Cut Twice is both lament and celebration of matter’s agency and persistence. A collection of jointed, kinetic building blocks made from reclaimed and new 2×4’s; matter that has refused to be refuse. I celebrate the persistence of matter and the insistence that life will go on. This demented pile of reaching, writhing and stressed-out lumber changes from day to day, with opportunities for the audience to join in and see what they can do.

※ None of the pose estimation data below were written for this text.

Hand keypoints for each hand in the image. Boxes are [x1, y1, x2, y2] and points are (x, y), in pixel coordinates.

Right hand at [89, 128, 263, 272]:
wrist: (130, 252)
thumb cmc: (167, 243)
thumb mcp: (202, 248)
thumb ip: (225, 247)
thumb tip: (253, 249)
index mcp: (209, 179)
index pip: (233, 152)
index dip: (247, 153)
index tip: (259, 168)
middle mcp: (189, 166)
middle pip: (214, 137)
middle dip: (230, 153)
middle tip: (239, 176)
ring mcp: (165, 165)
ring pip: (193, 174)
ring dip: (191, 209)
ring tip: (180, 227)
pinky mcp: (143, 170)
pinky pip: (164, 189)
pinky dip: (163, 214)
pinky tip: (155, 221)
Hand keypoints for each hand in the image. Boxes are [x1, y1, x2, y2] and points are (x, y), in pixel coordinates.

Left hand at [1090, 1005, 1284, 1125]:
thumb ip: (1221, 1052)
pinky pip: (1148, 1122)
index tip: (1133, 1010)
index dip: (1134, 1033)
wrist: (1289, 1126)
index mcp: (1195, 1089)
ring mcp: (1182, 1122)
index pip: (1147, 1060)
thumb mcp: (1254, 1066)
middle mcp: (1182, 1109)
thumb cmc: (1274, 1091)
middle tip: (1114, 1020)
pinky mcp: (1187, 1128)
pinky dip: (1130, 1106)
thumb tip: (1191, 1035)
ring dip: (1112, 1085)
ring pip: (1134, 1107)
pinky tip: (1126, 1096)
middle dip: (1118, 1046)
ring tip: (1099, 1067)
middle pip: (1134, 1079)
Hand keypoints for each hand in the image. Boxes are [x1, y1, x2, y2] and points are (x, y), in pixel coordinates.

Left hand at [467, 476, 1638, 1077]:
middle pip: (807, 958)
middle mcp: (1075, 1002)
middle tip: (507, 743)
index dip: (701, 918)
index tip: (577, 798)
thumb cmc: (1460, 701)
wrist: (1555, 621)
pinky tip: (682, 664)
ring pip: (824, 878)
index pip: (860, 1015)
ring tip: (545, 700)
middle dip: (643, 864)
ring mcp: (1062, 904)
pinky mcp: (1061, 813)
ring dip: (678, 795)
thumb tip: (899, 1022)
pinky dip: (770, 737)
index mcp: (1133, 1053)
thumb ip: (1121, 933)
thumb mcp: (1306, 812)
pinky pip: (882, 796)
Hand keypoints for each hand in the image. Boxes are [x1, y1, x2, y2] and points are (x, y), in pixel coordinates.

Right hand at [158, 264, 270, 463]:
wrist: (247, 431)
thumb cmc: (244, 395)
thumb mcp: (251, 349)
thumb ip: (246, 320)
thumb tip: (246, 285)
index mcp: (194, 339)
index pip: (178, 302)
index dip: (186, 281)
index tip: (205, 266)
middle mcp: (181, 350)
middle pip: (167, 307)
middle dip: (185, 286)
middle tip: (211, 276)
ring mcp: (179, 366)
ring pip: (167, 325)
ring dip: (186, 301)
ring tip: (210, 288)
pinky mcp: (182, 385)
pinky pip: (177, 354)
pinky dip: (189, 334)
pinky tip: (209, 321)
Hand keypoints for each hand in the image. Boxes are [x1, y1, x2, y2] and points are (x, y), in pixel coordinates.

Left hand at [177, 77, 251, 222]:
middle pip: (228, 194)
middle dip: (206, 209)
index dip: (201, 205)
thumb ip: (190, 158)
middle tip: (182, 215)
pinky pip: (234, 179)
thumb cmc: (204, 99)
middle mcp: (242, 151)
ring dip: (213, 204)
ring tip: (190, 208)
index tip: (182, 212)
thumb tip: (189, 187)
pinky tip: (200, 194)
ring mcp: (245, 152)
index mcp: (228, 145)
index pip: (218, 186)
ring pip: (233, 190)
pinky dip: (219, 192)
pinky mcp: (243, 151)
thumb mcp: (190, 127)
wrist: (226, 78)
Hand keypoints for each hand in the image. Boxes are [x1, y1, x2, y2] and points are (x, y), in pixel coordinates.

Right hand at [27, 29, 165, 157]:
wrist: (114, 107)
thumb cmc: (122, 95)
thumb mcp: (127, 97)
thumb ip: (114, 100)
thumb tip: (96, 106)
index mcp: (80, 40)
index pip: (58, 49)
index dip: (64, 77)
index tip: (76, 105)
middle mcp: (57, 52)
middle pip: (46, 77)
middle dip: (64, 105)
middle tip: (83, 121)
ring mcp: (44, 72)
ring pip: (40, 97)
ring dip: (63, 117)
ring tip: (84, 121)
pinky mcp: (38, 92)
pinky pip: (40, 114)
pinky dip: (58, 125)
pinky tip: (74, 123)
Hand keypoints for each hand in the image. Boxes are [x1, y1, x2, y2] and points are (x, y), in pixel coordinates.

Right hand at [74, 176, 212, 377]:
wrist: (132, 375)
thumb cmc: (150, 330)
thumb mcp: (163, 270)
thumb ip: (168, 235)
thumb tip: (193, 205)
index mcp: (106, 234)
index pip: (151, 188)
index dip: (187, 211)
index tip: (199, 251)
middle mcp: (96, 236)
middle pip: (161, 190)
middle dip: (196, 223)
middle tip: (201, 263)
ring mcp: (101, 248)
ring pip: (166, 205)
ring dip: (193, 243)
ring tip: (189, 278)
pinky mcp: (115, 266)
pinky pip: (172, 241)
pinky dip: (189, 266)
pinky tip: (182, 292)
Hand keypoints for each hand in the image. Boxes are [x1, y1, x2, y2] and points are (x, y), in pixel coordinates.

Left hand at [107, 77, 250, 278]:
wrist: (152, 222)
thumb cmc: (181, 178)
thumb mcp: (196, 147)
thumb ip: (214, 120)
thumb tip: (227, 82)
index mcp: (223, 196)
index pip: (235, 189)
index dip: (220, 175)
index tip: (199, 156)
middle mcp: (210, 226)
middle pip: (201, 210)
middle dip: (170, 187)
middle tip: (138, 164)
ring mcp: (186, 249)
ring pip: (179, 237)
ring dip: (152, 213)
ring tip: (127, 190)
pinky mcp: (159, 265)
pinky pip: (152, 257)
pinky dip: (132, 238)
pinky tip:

Cut Twice installed at the Gladstone Hotel for Grow Op 2015
Jane Bennett’s proposition in Vibrant Matter; A Political Ecology of Things, that all matter might have propensities of its own is described in political terms. She insists that the absolute separation of “dull matter (it, things) and vibrant life (us, beings)…encourage[s] us to ignore the vitality of matter and the lively powers of material formations” (p.vii). The book begins by asking what would happen if we acted as if matter were an actant (a source of action) rather than inert object. She called it a “thing” as opposed to an “object” to emphasize that matter, even a small pile of refuse she encounters one morning in the gutter, has “Thing-Power: the curious ability of inanimate things to animate, to act, to produce effects dramatic and subtle.” (p6). Bennett distinguishes things with agency from objects that exist in a subject-object relationship as perceived by a sentient mind. When she says that “to live, humans need to interpret the world as objects”, and that “a life is a field of flows and intensities” she is insisting that a sense of matter-as-fixed is a property of human perceptual capacity, not a property of matter itself (p58).
The feminist physicist Karen Barad tells us that matter is not a ‘thing’ but a ‘doing’; that substance, like meaning, is an intra-active becoming. In other words, neither meaning nor matter is fixed, rather each is created as we sense, share and negotiate our engagement in the world together. My sculpture seeks to engage the audience as co-creators in ‘doing’ the art, in moving and being physically engaged with the work. This way I hope to make visible on the macro level the inter- and intra-action of matter that is always happening on the scale of the micro, because what physics teaches us is that we are not separate, that animate and inanimate is a false binary that sets humans up as exploiters in a flawed relationship with matter.
Cut Twice at Gales Gallery, May 2015
Repair Centre, Peter MacKendrick Community Gallery Wychwood Barns, July 2015.